Etwas peinlich berührt räusperte sich Johann und begann mit seiner feierlichen Rede, die er sich vermutlich bereits auf der Heimreise zurechtgelegt hatte.
»Ich kann euch gar nicht sagen, wie sehr ich euch alle vermisst habe«, gestand er mit einem Lächeln, das beinahe zittrig wirkte. »Es verging kein Tag, an dem ich nicht an euch dachte und fürchtete, es nicht mehr rechtzeitig nach Hause zu schaffen, bevor der Krieg uns alle einholt. Doch jetzt hier zu sein und zu sehen, dass alle wohlauf sind, gibt mir Frieden. Vor allem, weil ich nun weiß, wofür ich gekämpft und überlebt habe. Ich bin froh, ein Teil dieser Familie zu sein. So sehr ich auch kein großer Bruder oder Sohn war und immer vor meinen Verpflichtungen weggelaufen bin, bis ich einen Fehler beging, der sich als das Beste, was ich jemals hätte tun können, herausstellte. Ich hoffe, dass ihr mir vergeben könnt. Meine Erkenntnis kommt spät und ich weiß nicht, ob ich Dinge wieder richtigstellen kann. Deswegen bleibt mir wohl nichts anderes übrig, als dankbar dafür zu sein, dass ich heute hier sein konnte. Ich bin stolz darauf zu sehen, wie gut ihr die Zeit ohne mich überstanden habt. Das sagt mir, dass alles gut sein wird, bis wir uns das nächste Mal sehen. Morgen werde ich schon früh aufbrechen müssen, deswegen glaube ich, dass jetzt der Zeitpunkt ist, mich zu verabschieden. Bleibt stark und trauert nicht zu lange, wenn ich weg bin. Das Leben geht weiter und ich werde immer bei euch sein, auch wenn ihr mich vielleicht gerade nicht direkt an eurer Seite habt.«
Darauf folgt ein einstimmiges Amen, das die Festtagsstimmung endgültig auflöste und alle mit einem vielleicht etwas mulmigen, aber auch seligen Gefühl zu Bett gingen. Friede hatte sich über das Haus gelegt und ließ die Nacht sorglos vorüberziehen.
Im Morgengrauen war die Familie wieder unvollständig – Johann hatte sein Versprechen eingelöst und sich davongemacht, als alle anderen noch schliefen. Jedoch hatte die Feierlichkeit der gestrigen Stunden dafür gesorgt, dass keine erneute Trauer mehr aufkam.
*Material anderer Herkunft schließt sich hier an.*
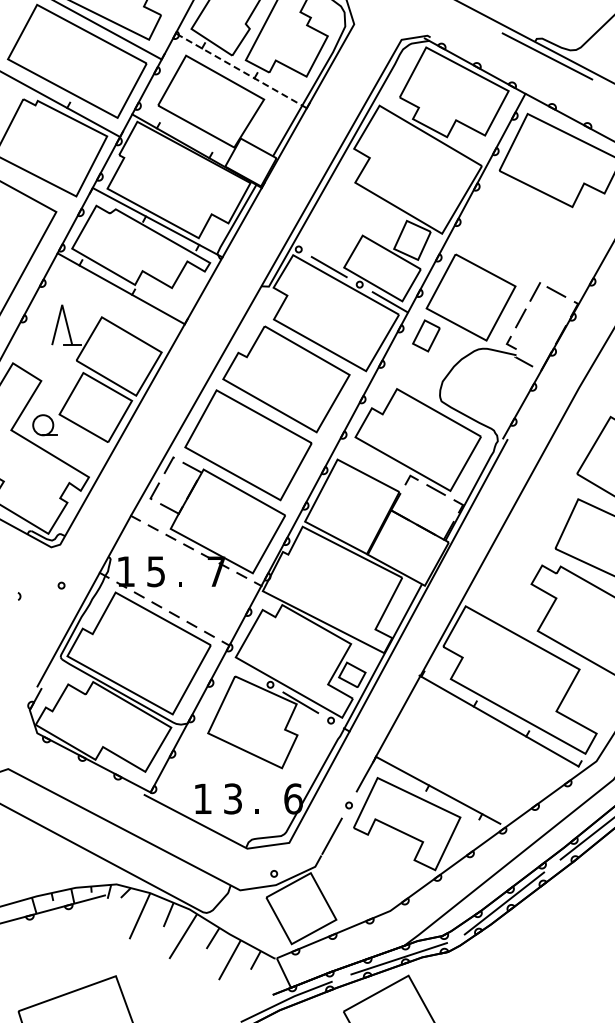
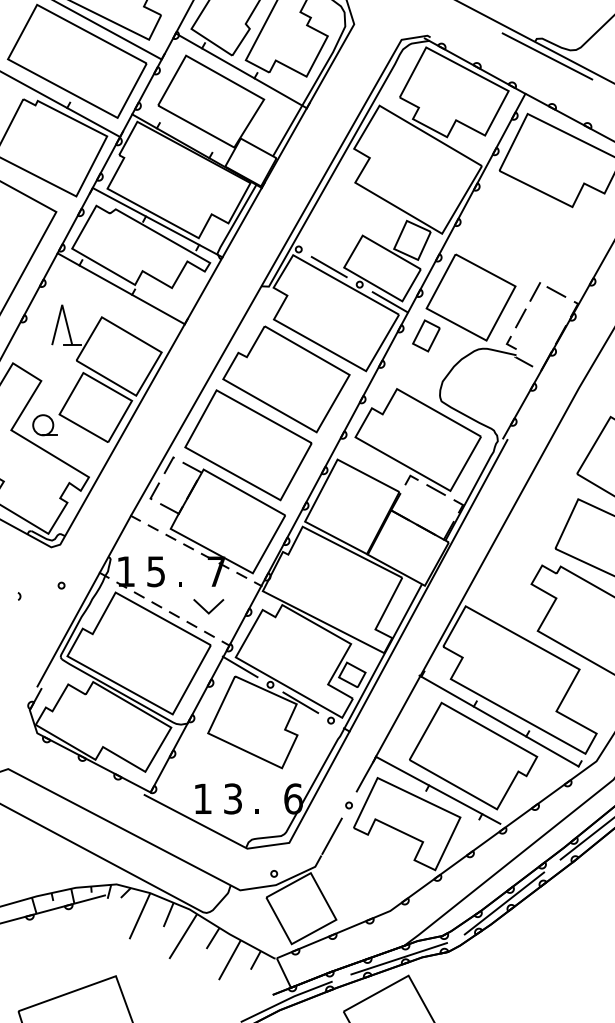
line at (240, 70): dashed -> solid
line at (207, 610): none -> present
line at (239, 666): none -> present
part at (473, 755): none -> present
Stattdessen waren die verbleibenden Familienmitglieder von der unsäglichen Melancholie der letzten Monate befreit worden und begannen wieder, sich der Realität zu stellen, die vor der eigenen Haustür wartete. Dabei hielten sie sich alle an den Worten fest, die Johann ihnen als Abschiedsgruß hinterlassen hatte. Sie waren tröstlich und machten Hoffnung, dass das nicht das letzte Mal gewesen sein würde, dass sie alle beieinandersaßen und sich am Wohl des anderen erfreuten.
Dies ging ein paar Tage lang so, bis ein Brief Erika erreichte. In diesem standen Zeilen, die noch Jahre später nicht ganz zu ihr durchdringen wollten. Die wenigen, viel zu förmlichen und kalten Zeilen berichteten von Johanns Ableben an der Front. Kurz nach Weihnachten soll man seine Leiche nach tagelanger Suche geborgen haben, nachdem die Schneedecke sich wieder etwas gelichtet hatte und Blick auf die freigab, die der letzten Schlacht vor dem kurzweiligen Frieden zum Opfer gefallen waren.
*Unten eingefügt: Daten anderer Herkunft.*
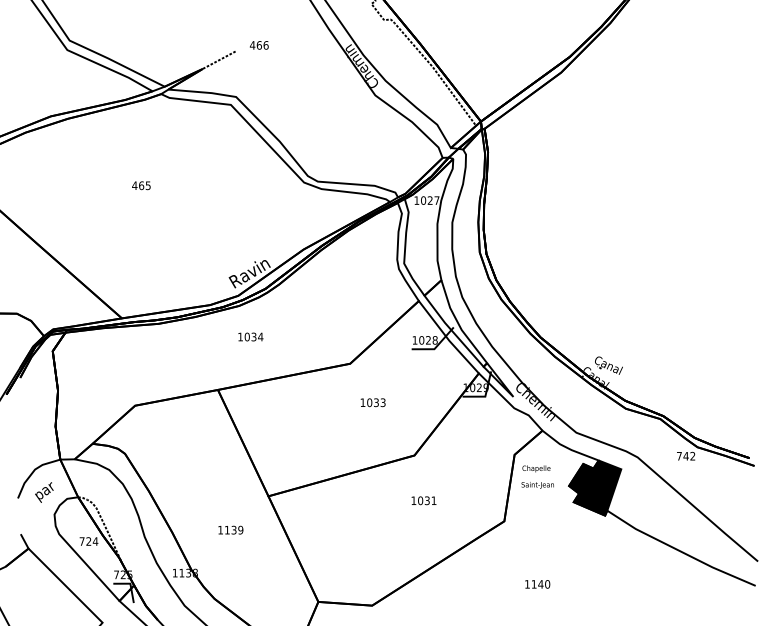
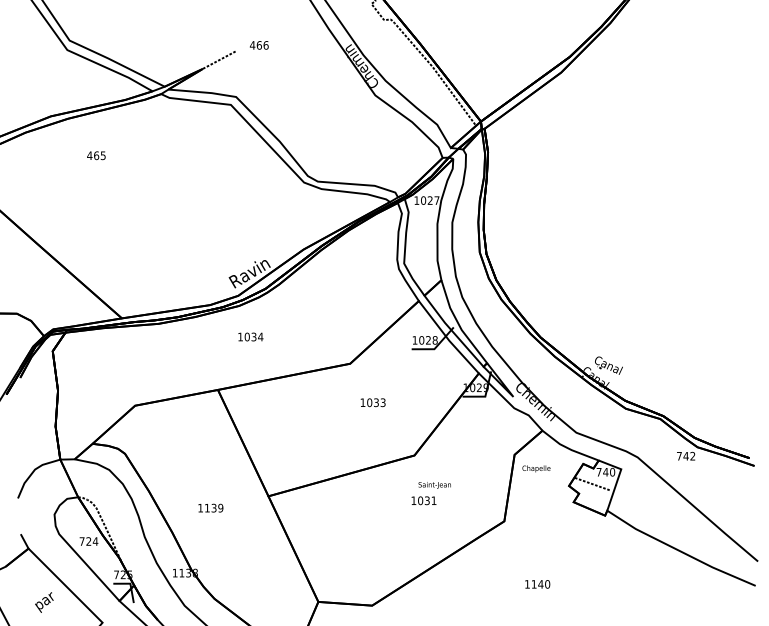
text at (141, 185) position: (141, 185) -> (96, 155)
text at (537, 485) position: (537, 485) -> (434, 485)
fill at (595, 487): present -> none
text at (44, 492) position: (44, 492) -> (44, 602)
text at (230, 529) position: (230, 529) -> (210, 507)
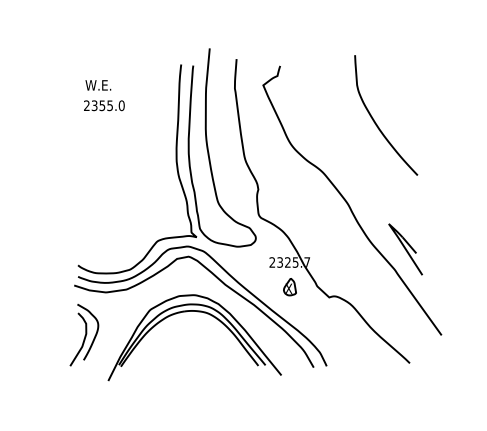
Niemand glaubte, was in dem Brief geschrieben stand. Auch wenn es sich nur so lange leugnen ließ, bis Johanns Überreste der Familie übergeben wurden, damit sie ihn würdevoll bestatten konnten. Damit wurde auch das Versprechen, nicht zu trauern über Johanns Weggang, gebrochen. Mit einem Mal wogen die letzten gemeinsamen Stunden so viel schwerer als zuvor, da die Familie nun Gewissheit hatte, dass es kein Wiedersehen geben würde. Auch wenn sich weiterhin niemand erklären konnte, wie es sein konnte, dass man den Verblichenen auffand, wo er nur kurz zuvor noch daheim gewesen war.
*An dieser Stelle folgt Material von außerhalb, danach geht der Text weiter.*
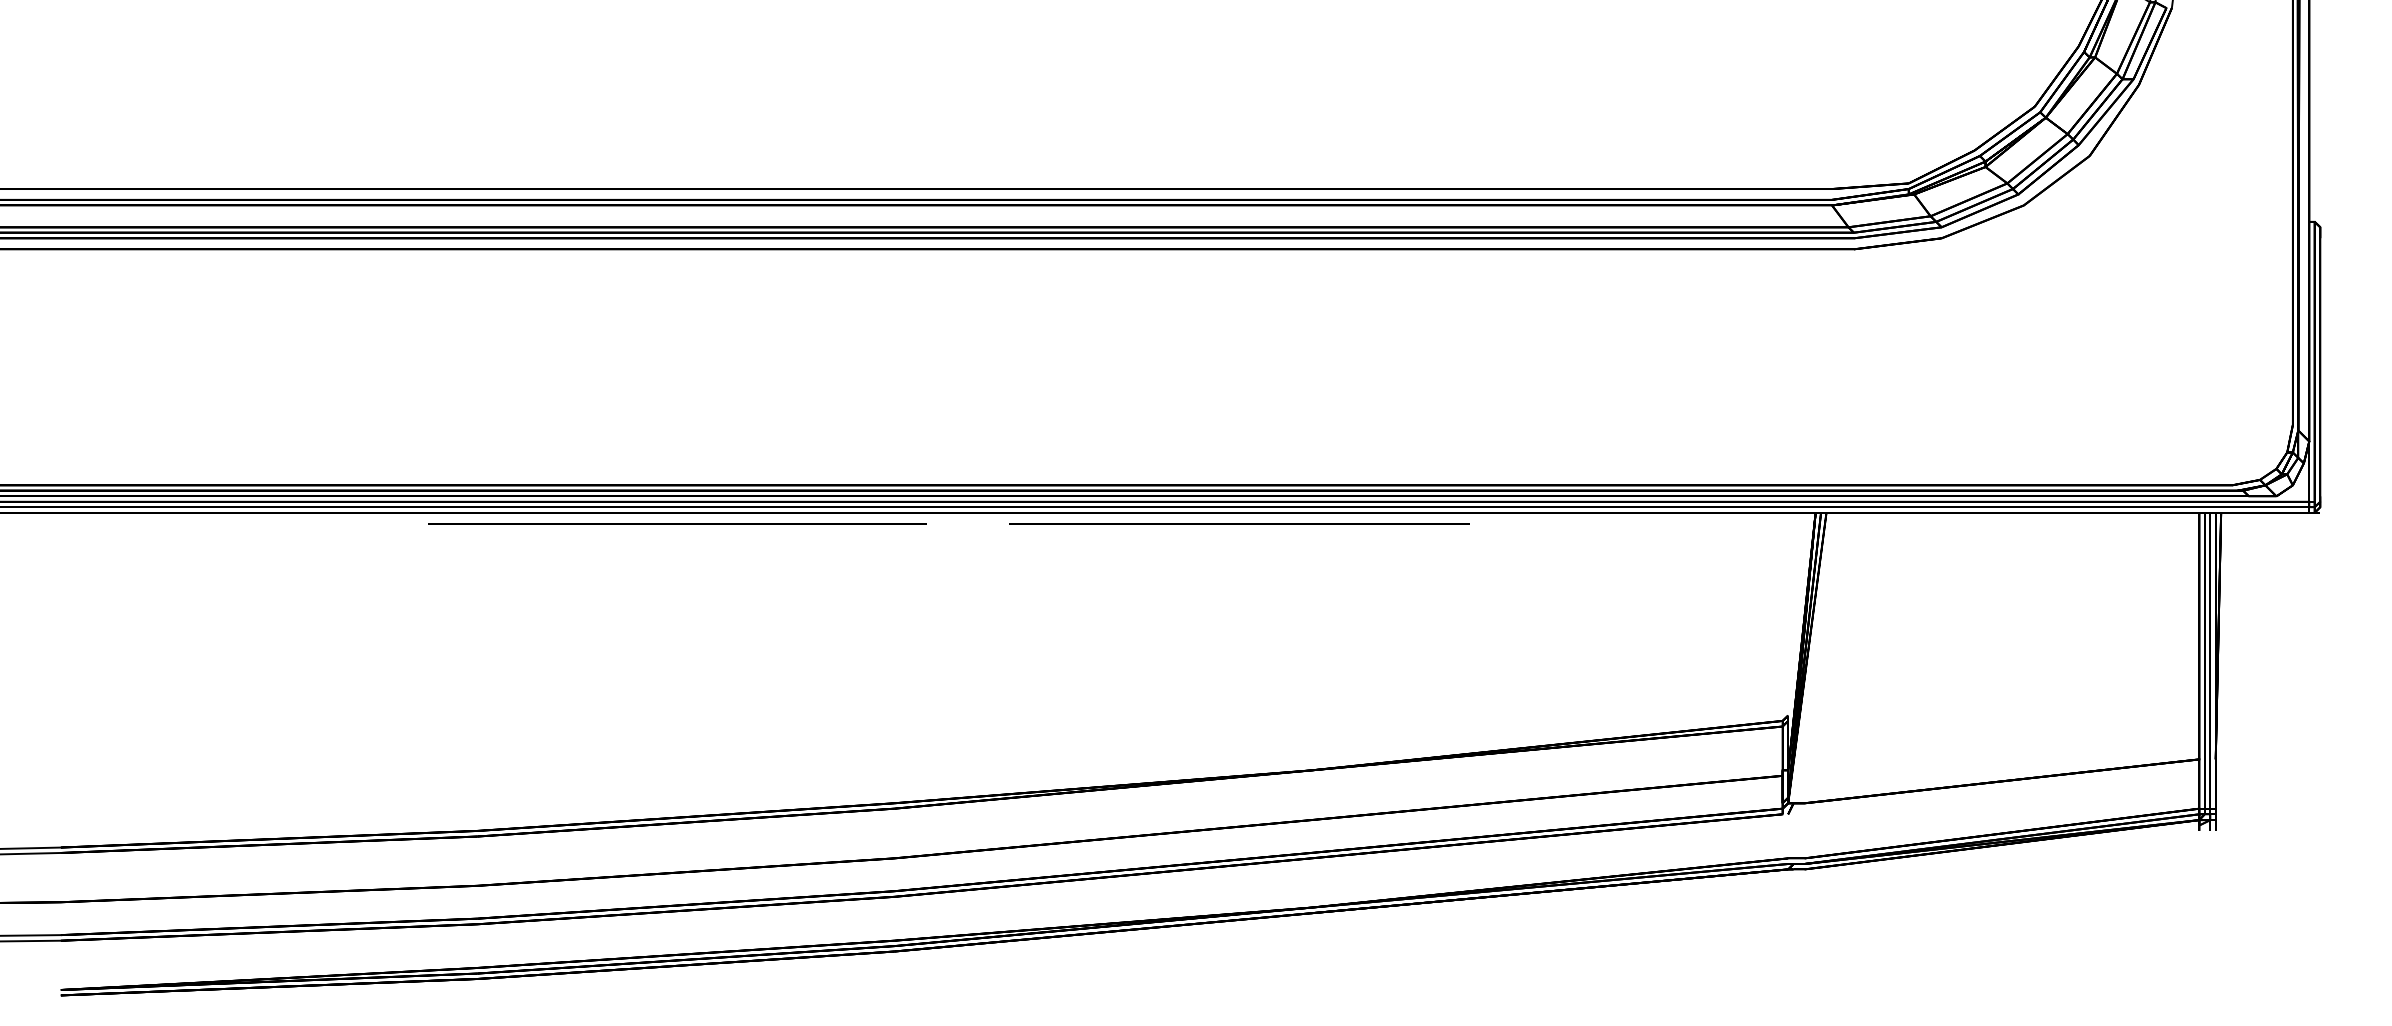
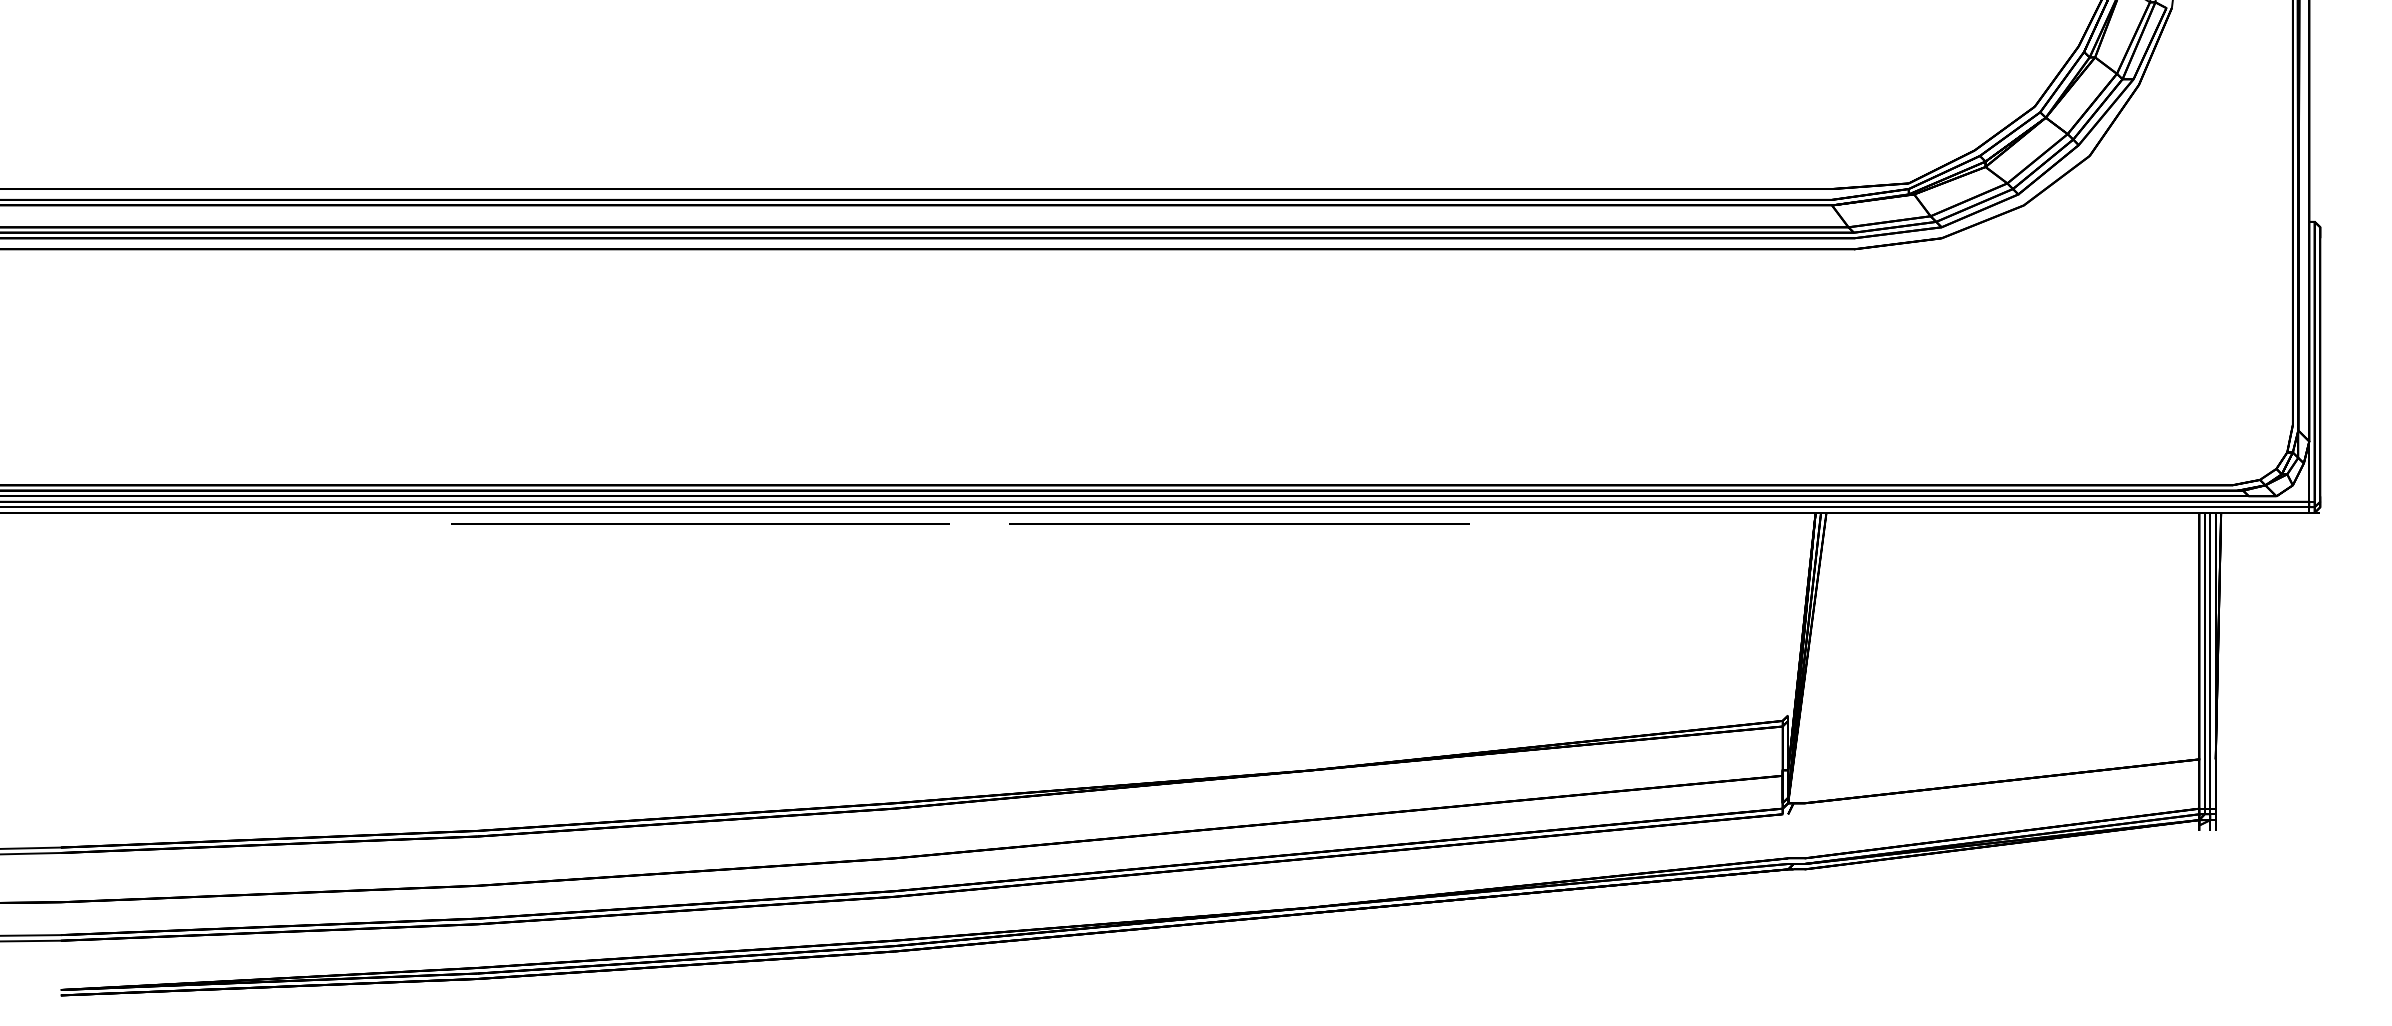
line at (677, 523) position: (677, 523) -> (700, 523)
Es dauerte lange, bis sich das Bild zusammensetzte. Denn erst später erfuhren die Magards, dass kein Soldat in der Weihnachtszeit heimgekehrt war. Bis auf einen, der es sich nicht hatte nehmen lassen, sich noch ein letztes Mal zu versichern, dass seine Familie wohlauf war, ehe er diese Welt für immer verließ.